# Work instructions:
Filter the data for lines with the word "relative" and copy those lines.

# Material for the task:
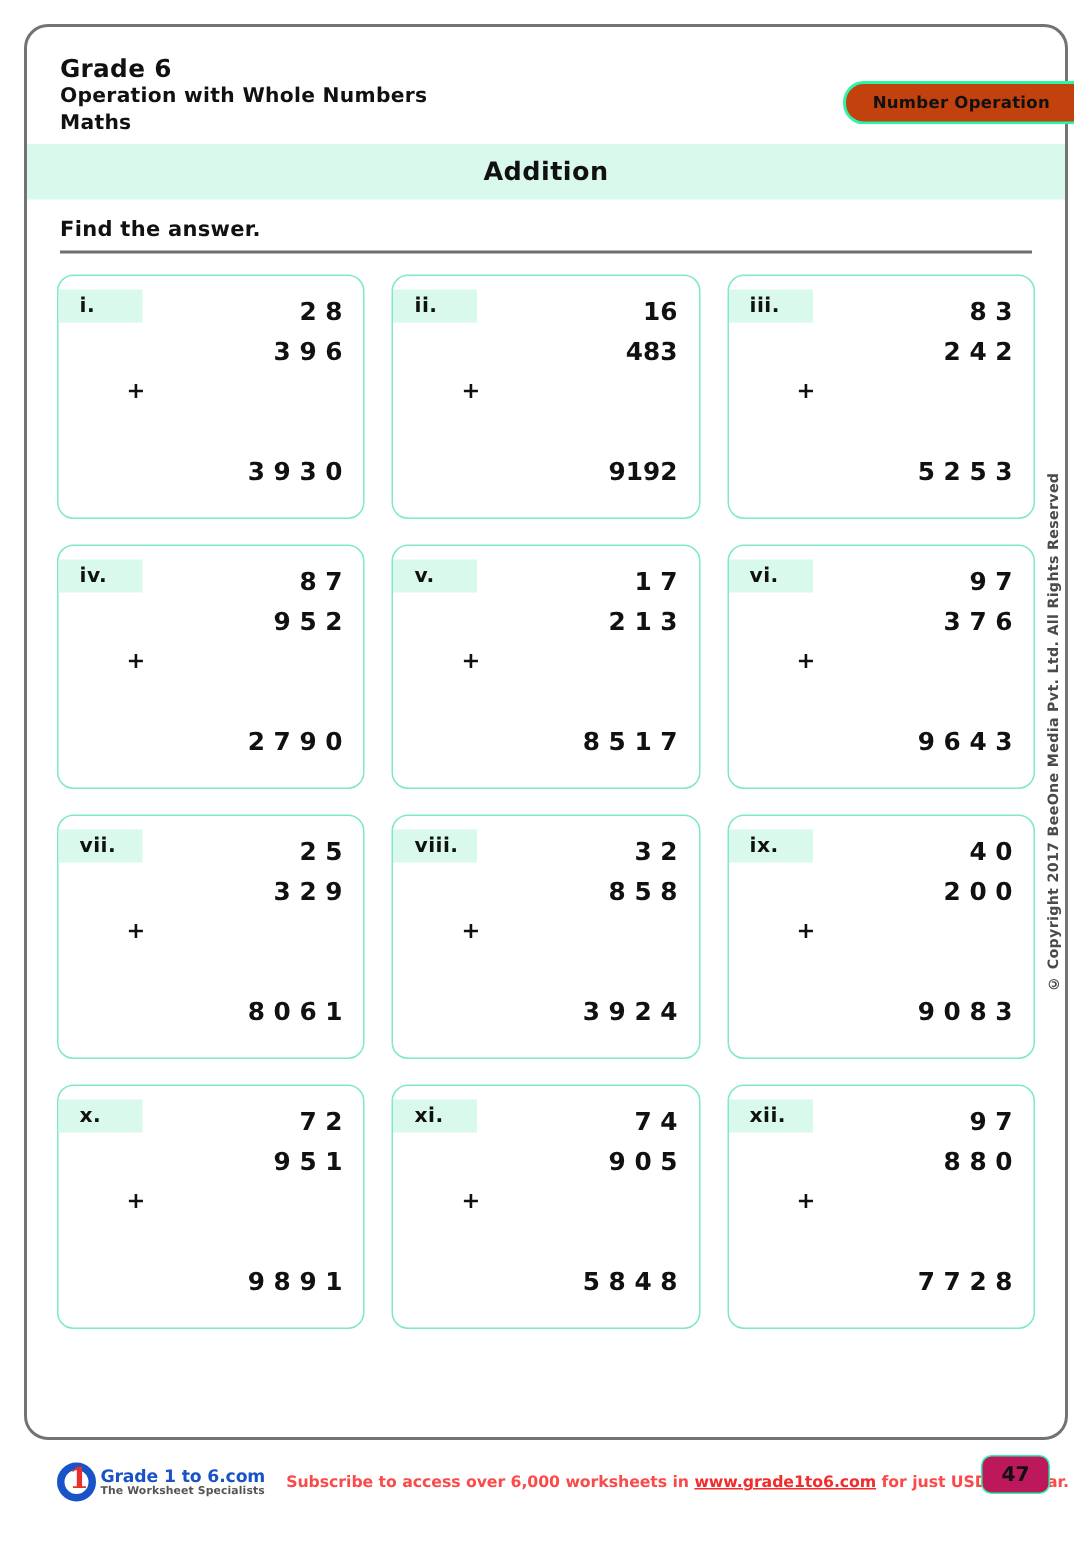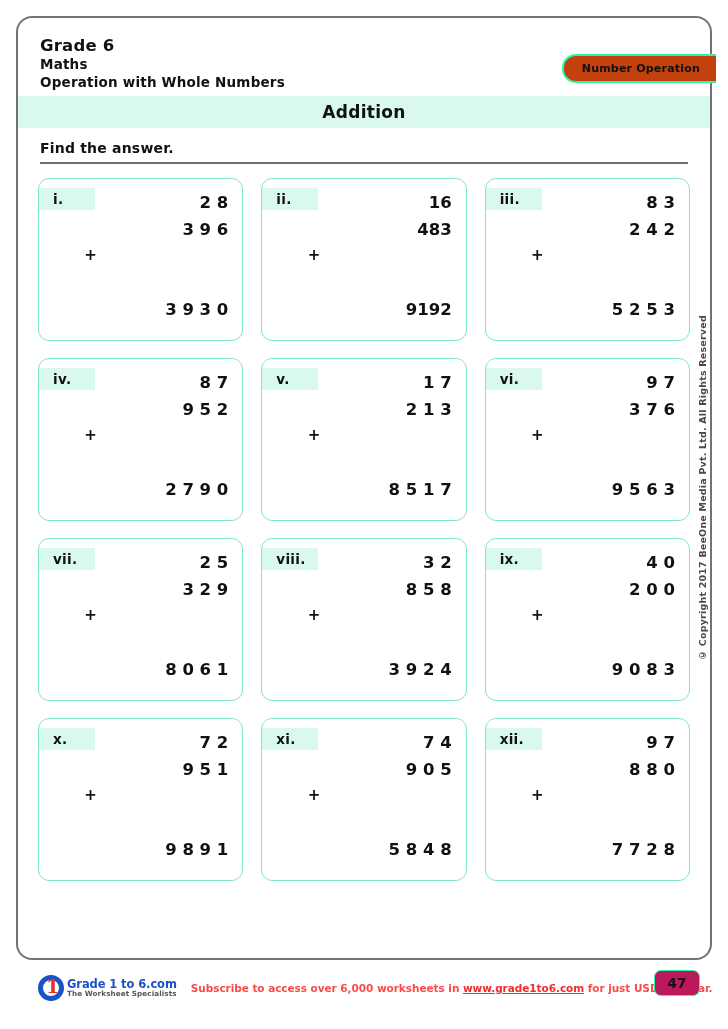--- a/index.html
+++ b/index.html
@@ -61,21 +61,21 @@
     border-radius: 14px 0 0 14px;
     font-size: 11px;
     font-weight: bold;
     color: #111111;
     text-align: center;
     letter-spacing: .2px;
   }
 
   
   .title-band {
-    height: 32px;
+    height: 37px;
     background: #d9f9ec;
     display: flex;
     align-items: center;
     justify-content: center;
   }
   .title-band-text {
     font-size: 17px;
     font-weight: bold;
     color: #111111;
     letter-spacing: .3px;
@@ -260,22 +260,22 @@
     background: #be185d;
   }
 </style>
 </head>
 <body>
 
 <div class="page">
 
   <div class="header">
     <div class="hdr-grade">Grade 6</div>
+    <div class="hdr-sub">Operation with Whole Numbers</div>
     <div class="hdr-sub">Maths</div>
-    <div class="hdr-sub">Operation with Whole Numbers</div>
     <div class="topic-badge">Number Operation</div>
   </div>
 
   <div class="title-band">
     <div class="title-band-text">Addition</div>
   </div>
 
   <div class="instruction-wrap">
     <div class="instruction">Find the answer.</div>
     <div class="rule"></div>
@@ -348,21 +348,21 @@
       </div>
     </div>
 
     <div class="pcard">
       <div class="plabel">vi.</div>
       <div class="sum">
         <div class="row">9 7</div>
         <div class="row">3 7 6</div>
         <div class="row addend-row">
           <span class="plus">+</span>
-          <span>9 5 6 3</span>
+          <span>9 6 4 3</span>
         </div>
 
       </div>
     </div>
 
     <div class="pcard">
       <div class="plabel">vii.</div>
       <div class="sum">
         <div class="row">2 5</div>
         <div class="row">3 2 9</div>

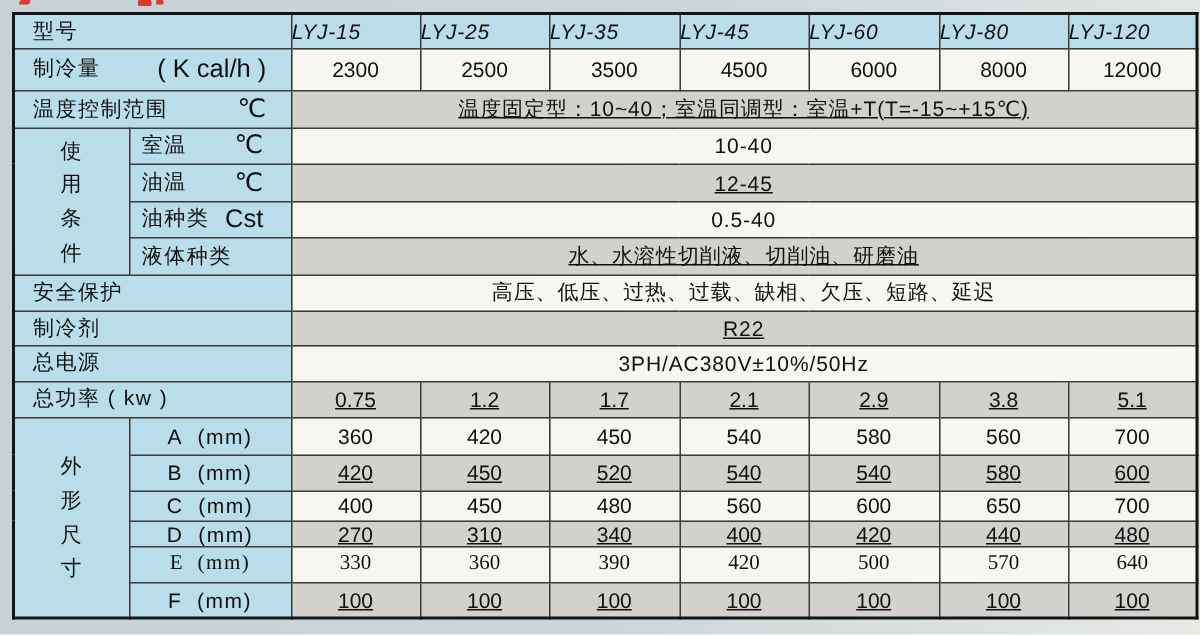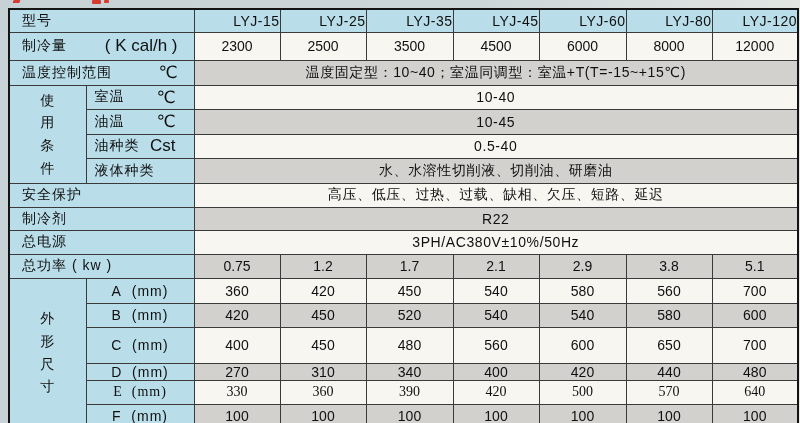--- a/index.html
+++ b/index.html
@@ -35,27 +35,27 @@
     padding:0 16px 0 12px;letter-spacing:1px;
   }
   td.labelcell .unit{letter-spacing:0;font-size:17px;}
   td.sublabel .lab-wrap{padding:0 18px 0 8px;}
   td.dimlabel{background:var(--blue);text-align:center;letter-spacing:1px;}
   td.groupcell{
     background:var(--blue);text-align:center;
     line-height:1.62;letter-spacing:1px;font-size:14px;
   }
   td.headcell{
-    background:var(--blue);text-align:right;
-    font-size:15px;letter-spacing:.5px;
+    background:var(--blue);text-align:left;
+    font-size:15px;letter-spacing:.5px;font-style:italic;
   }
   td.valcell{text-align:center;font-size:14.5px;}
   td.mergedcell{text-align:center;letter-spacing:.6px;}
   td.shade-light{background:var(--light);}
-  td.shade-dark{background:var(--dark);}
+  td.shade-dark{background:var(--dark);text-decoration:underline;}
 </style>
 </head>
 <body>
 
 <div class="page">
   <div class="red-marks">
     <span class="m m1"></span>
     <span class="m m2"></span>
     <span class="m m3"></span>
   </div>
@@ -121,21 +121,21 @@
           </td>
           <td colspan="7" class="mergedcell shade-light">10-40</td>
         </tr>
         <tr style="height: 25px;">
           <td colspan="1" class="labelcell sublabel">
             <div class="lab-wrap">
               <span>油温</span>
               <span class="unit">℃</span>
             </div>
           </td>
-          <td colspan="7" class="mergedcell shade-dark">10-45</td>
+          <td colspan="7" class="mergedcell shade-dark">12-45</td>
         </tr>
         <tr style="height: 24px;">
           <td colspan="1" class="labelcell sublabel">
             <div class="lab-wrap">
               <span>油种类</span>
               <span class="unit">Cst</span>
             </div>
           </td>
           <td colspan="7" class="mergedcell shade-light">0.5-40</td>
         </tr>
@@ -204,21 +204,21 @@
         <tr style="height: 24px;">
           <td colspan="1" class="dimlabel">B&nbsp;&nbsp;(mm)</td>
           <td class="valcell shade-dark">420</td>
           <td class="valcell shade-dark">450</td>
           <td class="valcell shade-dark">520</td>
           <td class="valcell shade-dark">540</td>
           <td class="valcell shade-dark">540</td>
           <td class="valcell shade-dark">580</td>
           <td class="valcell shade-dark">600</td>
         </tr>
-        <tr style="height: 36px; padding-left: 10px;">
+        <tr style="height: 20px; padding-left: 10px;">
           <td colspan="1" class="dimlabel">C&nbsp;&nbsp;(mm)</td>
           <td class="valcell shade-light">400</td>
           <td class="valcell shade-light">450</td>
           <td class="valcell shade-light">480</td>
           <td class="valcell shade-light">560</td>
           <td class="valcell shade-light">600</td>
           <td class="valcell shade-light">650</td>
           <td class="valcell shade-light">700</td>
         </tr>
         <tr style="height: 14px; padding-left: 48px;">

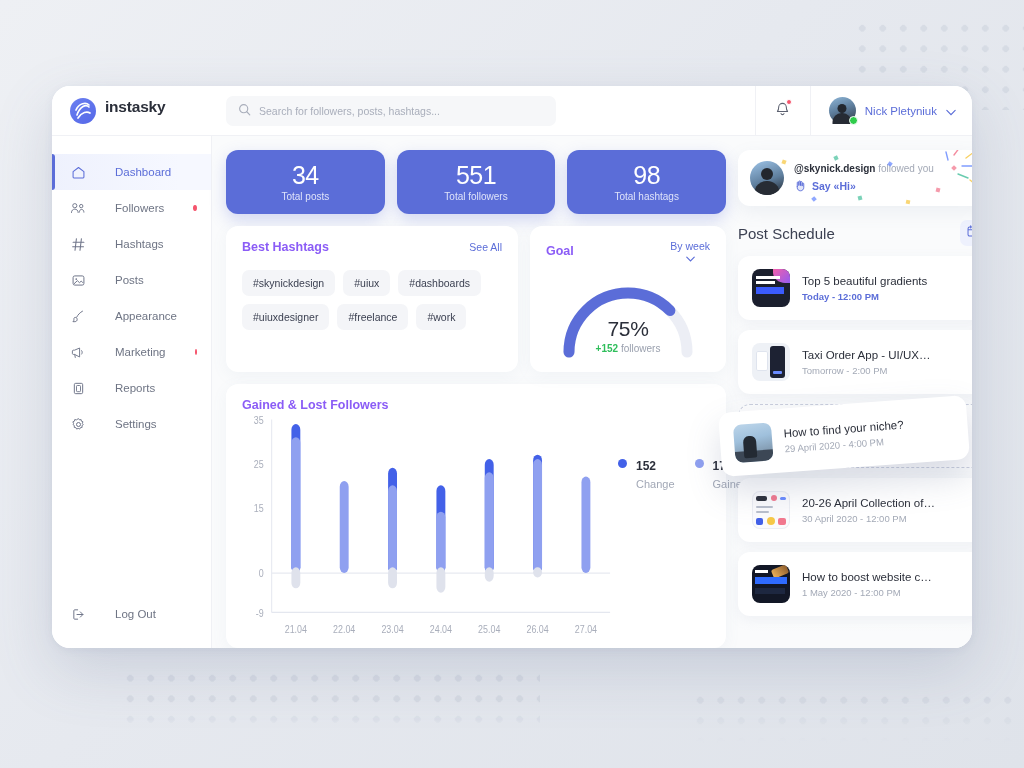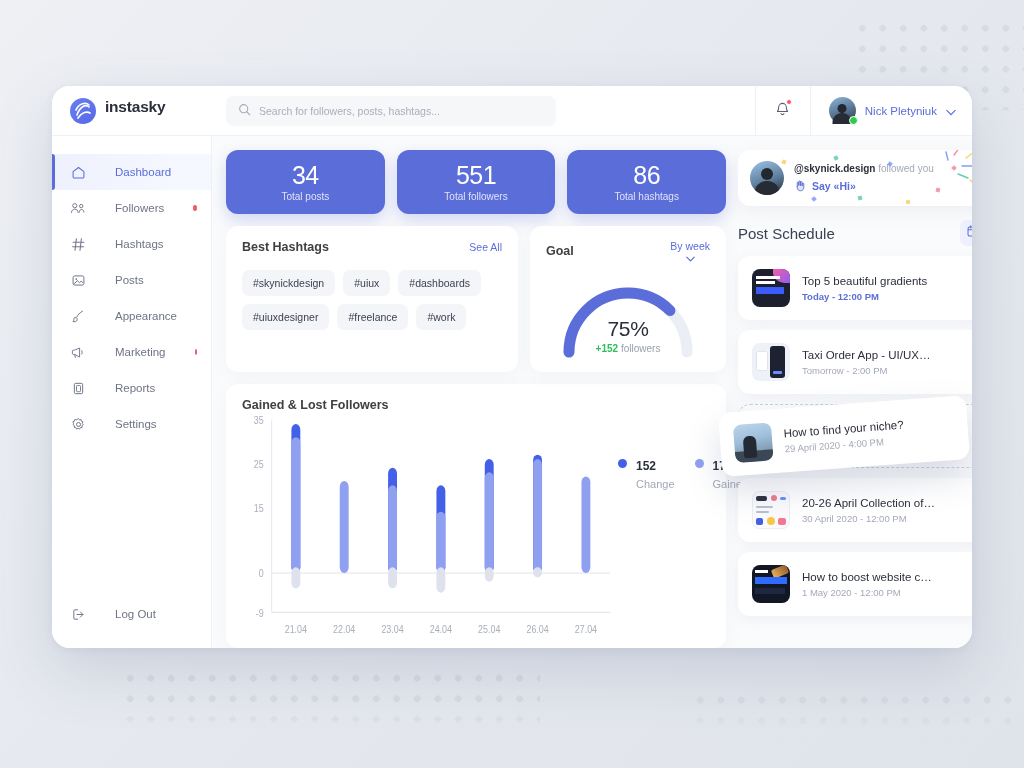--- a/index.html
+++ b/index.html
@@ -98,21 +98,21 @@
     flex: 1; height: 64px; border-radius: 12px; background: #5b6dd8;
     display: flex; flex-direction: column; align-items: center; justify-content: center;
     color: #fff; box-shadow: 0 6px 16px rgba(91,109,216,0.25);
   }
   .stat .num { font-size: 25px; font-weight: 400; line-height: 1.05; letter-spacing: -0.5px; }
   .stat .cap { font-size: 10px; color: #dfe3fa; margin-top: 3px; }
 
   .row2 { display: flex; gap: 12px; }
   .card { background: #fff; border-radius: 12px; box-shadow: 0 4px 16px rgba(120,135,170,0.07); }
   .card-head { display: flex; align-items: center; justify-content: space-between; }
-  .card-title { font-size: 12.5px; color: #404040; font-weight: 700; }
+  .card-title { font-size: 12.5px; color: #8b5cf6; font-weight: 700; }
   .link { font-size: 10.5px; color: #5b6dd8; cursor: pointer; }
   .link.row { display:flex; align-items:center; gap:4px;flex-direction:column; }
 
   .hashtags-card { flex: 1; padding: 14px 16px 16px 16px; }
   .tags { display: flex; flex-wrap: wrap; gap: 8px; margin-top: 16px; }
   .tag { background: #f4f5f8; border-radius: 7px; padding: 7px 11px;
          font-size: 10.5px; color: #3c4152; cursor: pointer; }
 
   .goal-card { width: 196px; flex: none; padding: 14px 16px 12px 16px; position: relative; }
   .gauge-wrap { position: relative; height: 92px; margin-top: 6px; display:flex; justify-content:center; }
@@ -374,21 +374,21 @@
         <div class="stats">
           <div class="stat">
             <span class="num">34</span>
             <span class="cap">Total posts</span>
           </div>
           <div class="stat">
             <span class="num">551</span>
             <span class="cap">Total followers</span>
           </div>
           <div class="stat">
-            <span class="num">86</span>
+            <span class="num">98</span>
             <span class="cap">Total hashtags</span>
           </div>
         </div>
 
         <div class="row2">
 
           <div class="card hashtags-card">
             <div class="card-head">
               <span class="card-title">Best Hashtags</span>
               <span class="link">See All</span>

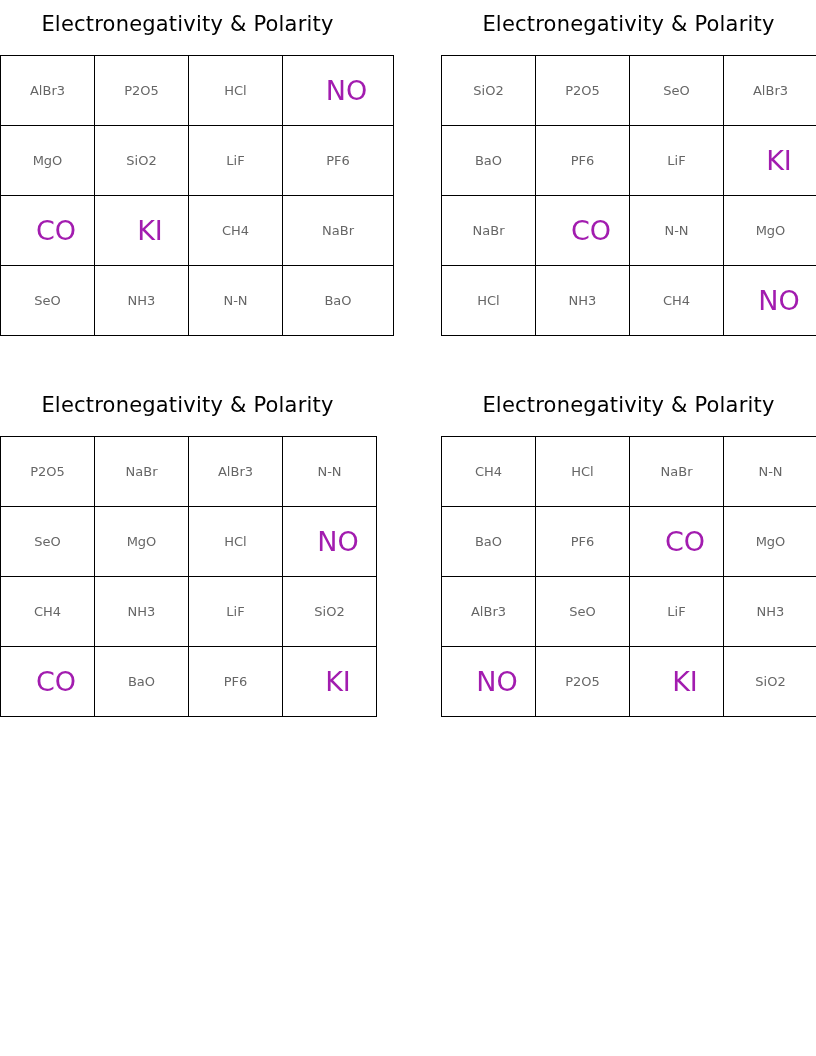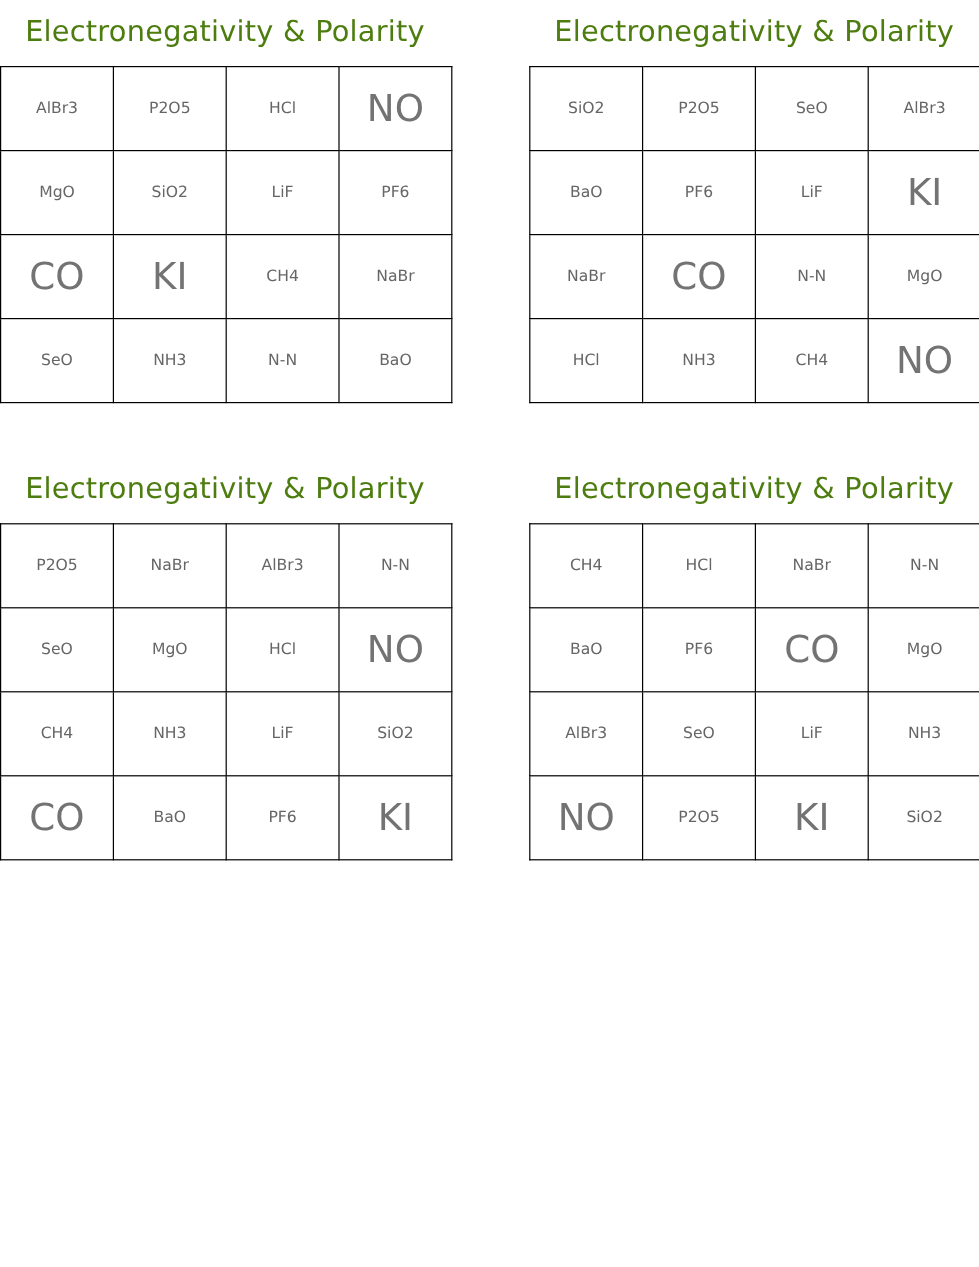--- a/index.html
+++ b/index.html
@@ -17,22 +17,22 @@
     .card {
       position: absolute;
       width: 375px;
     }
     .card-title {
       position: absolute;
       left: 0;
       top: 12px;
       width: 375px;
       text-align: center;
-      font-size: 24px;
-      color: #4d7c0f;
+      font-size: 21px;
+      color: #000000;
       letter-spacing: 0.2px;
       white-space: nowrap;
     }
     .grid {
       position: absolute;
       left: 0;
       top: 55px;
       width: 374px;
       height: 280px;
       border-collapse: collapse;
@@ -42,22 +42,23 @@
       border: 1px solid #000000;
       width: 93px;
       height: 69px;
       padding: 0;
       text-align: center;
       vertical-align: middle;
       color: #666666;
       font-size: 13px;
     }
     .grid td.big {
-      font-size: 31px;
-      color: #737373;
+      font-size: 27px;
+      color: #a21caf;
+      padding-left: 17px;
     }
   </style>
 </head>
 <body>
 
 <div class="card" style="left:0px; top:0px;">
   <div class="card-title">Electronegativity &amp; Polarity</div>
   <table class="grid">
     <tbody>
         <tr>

# Solution for this exercise:
   .goal-card { width: 196px; flex: none; padding: 14px 16px 12px 16px; position: relative; }
   .gauge-wrap { position: relative; height: 92px; margin-top: 6px; display:flex; justify-content:center; }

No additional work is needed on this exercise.